Under the cover of normal life, it’s easy to ignore: you plaster over the gnawing sense of discontent and dis-ease with long days in the office, drinks with your friends, a disciplined gym regimen, and movies and day trips and Netflix whenever there’s a gap in the schedule.
But in pandemic life, suddenly there’s nowhere for that sneaky malaise to hide. Your schedule is wiiiiide open and there’s nothing you can do about it.
There are two types of anxiety, as I see it.
There’s the generalised anxiety about the raging dumpster fire that is our planet right now — climate change, systemic racism, political idiocy, uncontrollable public health disasters and so on — all the stuff that as a single individual you are unable to completely solve.
Then there’s the more personalised anxiety: am I in the right job, am I fulfilling my purpose, do I even have a purpose, am I a good child/partner/friend/parent, am I self-actualised enough, is my life progressing at the right pace, and on and on.
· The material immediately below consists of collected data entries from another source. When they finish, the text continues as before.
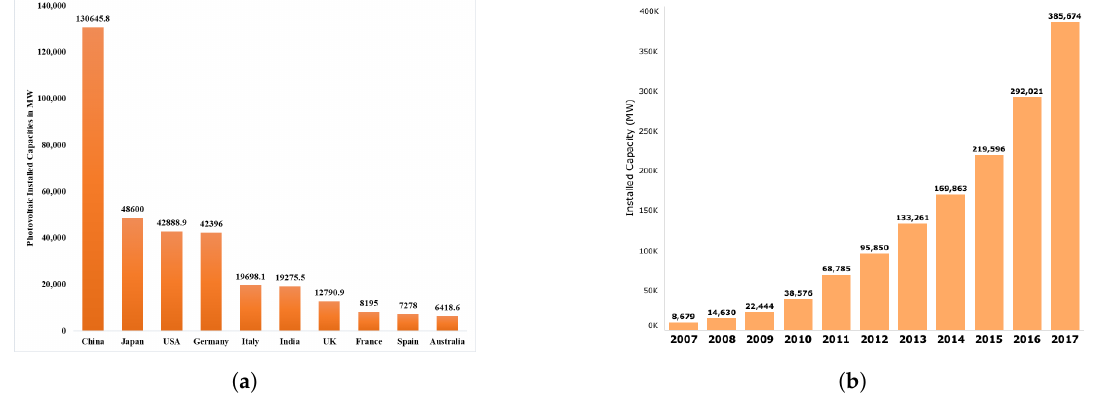
Figure 1. ( a ) Top 10 PV installed capacities in the world; ( b ) Total PV installation across the globe from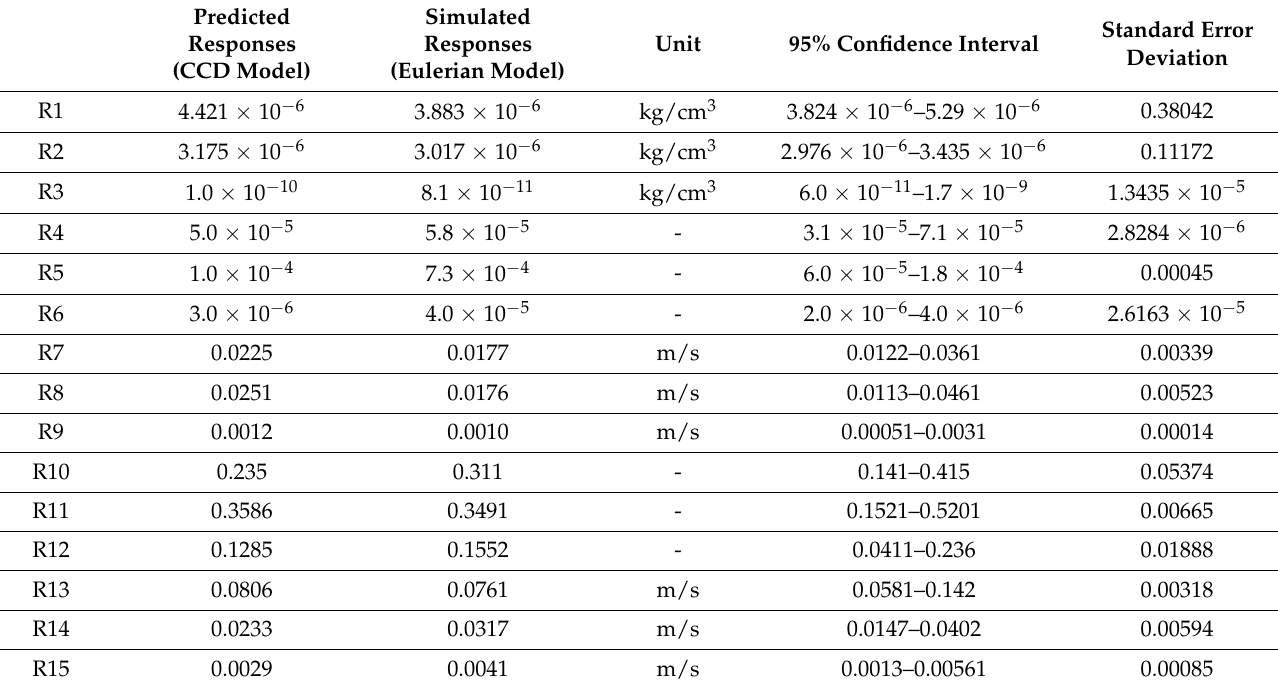
Table 5. Results of validation tests for CCD design and optimizer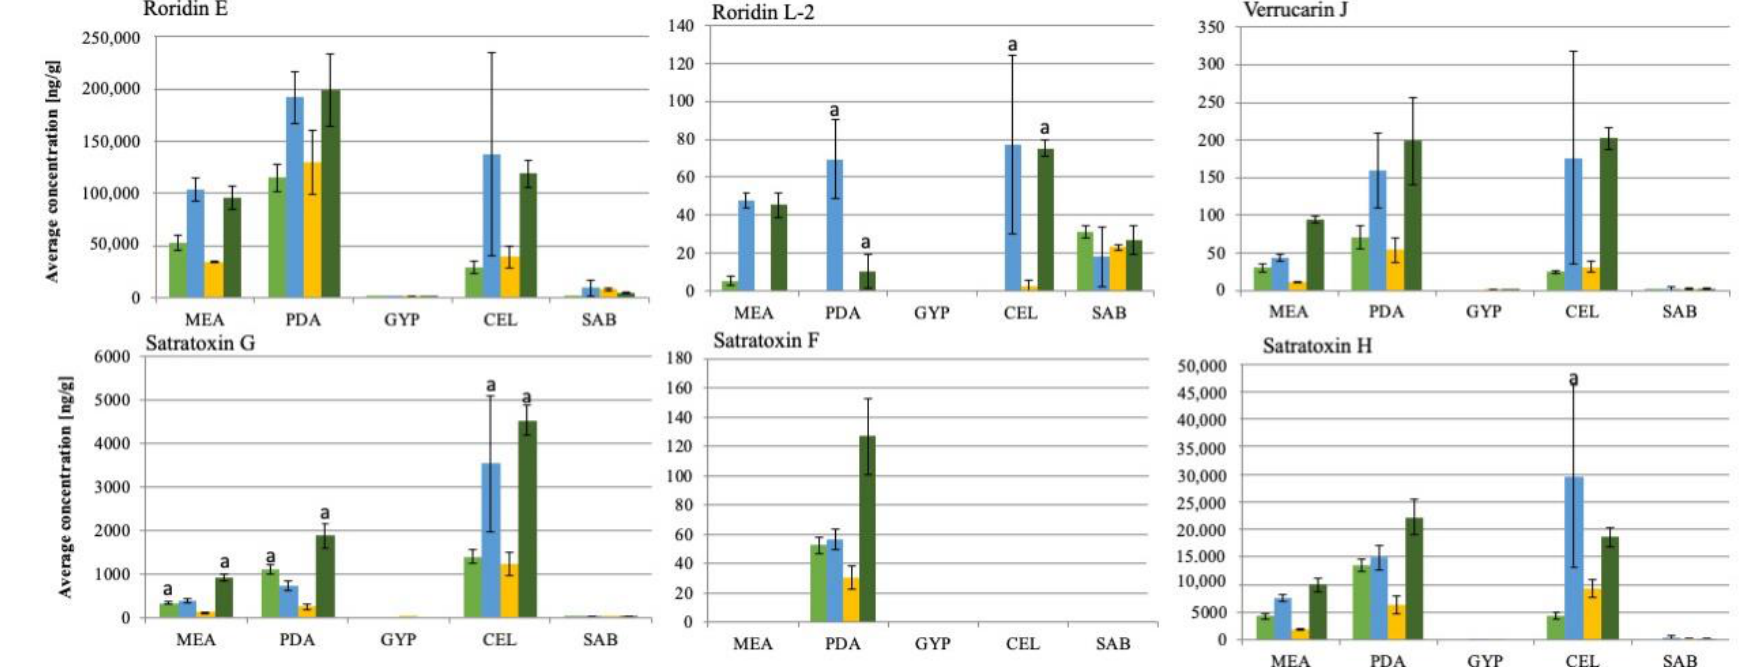
Figure 1. Average mycotoxin concentration ( n = 3) of six macrocyclic trichothecenes on di ff erent nutrition media of four di ff erent Stachybotrys chartarum genotype S strains (from left to right: S16St.; SB01a; IBT40293; ATCC34916); MEA: Malt-extract-Agar; PDA: Potato-Dextrose-Agar; GYP: Glucose-Yeast-Peptone-Agar; CEL: Cellulose-Agar; SAB: Sabouraud-Glucose-Agar; a: indicates significant di ff erences in concentrations compared to other strains ( p < 0.05).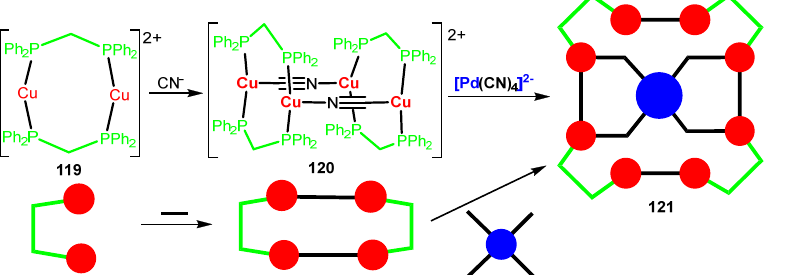
Figure 33. Schematic representation of nonanuclear [Cu 8 Pd(CN) 8 (dppm) 8 ](PF 6 ) 2 complex 121 , built from [Cu 4 (CN) 2 (dppm) 4 ](PF 6 ) 2 120 and K 2 [Pd(CN) 4 ]. Adapted from [109].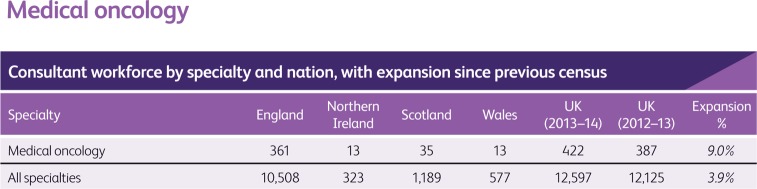
Data provided by the Royal College of Physicians shows the distribution of medical oncologists between the countries of the United Kingdom and the continued expansion between 2012/13 and 2013/14. The rate of expansion is faster than that across all medical specialties. Reproduced with permission. (Federation of the Royal Colleges of Physicians of the UK. Census of consultant physicians and higher specialty trainees in the UK: specialty reports, 2013–14. London: Royal College of Physicians, 2015: 155 and 157.)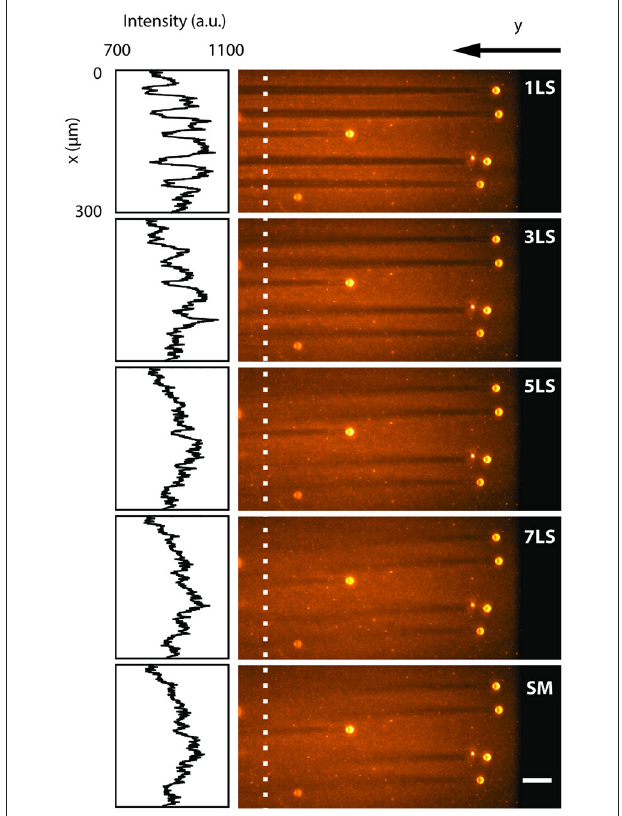
FIGURE 2 | LSFM images acquired by illuminating with different light-sheet configurations (1, 3, 5, 7 static sheets at different angles and single-plane sweeping mode) a single plane of a sample of 15 µ m polystyrene beads embedded in a 1% agarose gel and immersed in water. The insets show the fluorescence intensity profiles along the y-axis, averaged over 6 µ m around the white dotted line. The line plots depict how the background becomes more uniform with an increasing number of illumination directions. White scale bar of 50 µ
It’s an incredible amount of pressure, from within and without, and some days it’s enough to just make you cry in the shower.
But this is why writing is such an important tool.
It gives you a space to unravel all that pressure. It gives you an opportunity to dig through all those questions, so that instead of endlessly ruminating, you can actually start doing something about them.
When all that anxiety lives in your head, it’s completely amorphous. It’s like smoke, impossible to hold onto. It rolls around your skull seeping into the tiniest spaces, occupying territory it has no right to.
But when you get it down onto the page, suddenly it’s contained, and tangible.
Writing it down shrinks it to the size of your pen strokes, and if you want to, you can rip it up or burn it or eat it or do whatever is going to make you feel like it’s not terrorising you anymore.
Writing transforms anxiety — both the general and the personal — into action. It highlights what you can do to create some sense of control and progress.
There’s nothing else like it, and you can do it right now, this moment, if that transformation is what you need.